┌──

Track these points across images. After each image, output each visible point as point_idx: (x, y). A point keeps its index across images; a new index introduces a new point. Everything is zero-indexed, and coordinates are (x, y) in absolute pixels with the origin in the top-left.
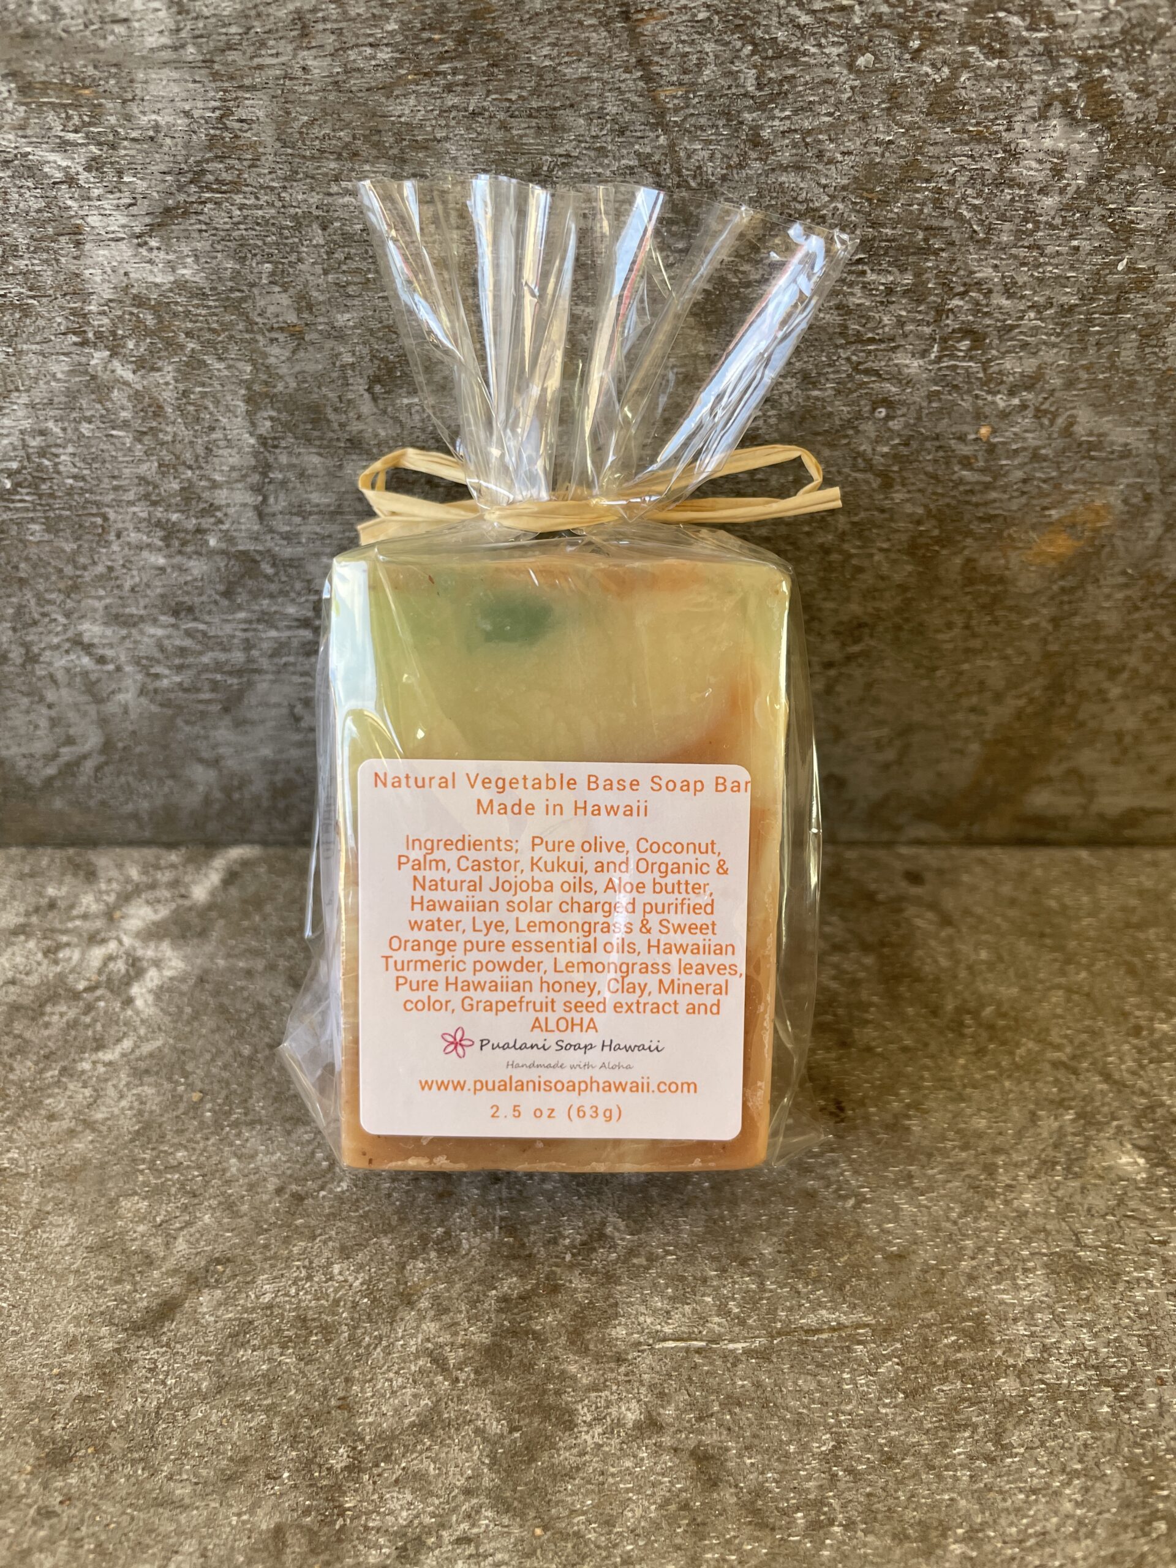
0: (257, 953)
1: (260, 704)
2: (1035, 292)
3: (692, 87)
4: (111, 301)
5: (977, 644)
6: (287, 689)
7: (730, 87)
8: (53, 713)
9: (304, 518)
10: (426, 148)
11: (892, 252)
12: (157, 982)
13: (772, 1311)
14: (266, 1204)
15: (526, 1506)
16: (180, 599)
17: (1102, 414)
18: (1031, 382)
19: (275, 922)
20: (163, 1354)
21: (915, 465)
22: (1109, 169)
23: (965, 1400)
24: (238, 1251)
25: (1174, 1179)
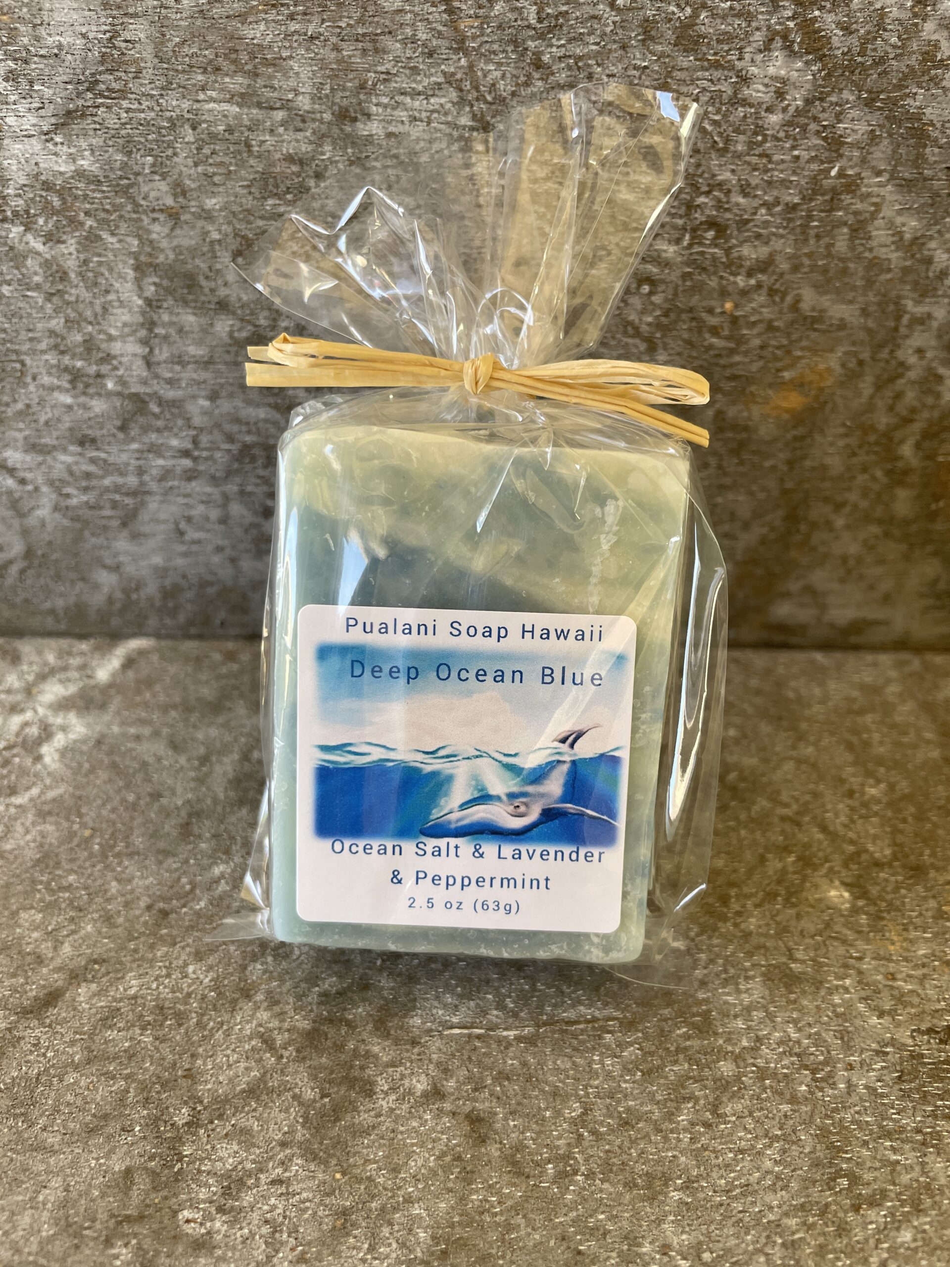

└──

## Description of the task
Please retype the listing in full, exactly as given, and skip every image.

## Written reply
Track these points across images. After each image, output each visible point as point_idx: (x, y). A point keeps its index across images; a new index introduces a new point. Everything is zero-indexed, and coordinates are (x, y) in absolute pixels with the origin in the top-left.
0: (257, 953)
1: (260, 704)
2: (1035, 292)
3: (692, 87)
4: (111, 301)
5: (977, 644)
6: (287, 689)
7: (730, 87)
8: (53, 713)
9: (304, 518)
10: (426, 148)
11: (892, 252)
12: (157, 982)
13: (772, 1311)
14: (266, 1204)
15: (526, 1506)
16: (180, 599)
17: (1102, 414)
18: (1031, 382)
19: (275, 922)
20: (163, 1354)
21: (915, 465)
22: (1109, 169)
23: (965, 1400)
24: (238, 1251)
25: (1174, 1179)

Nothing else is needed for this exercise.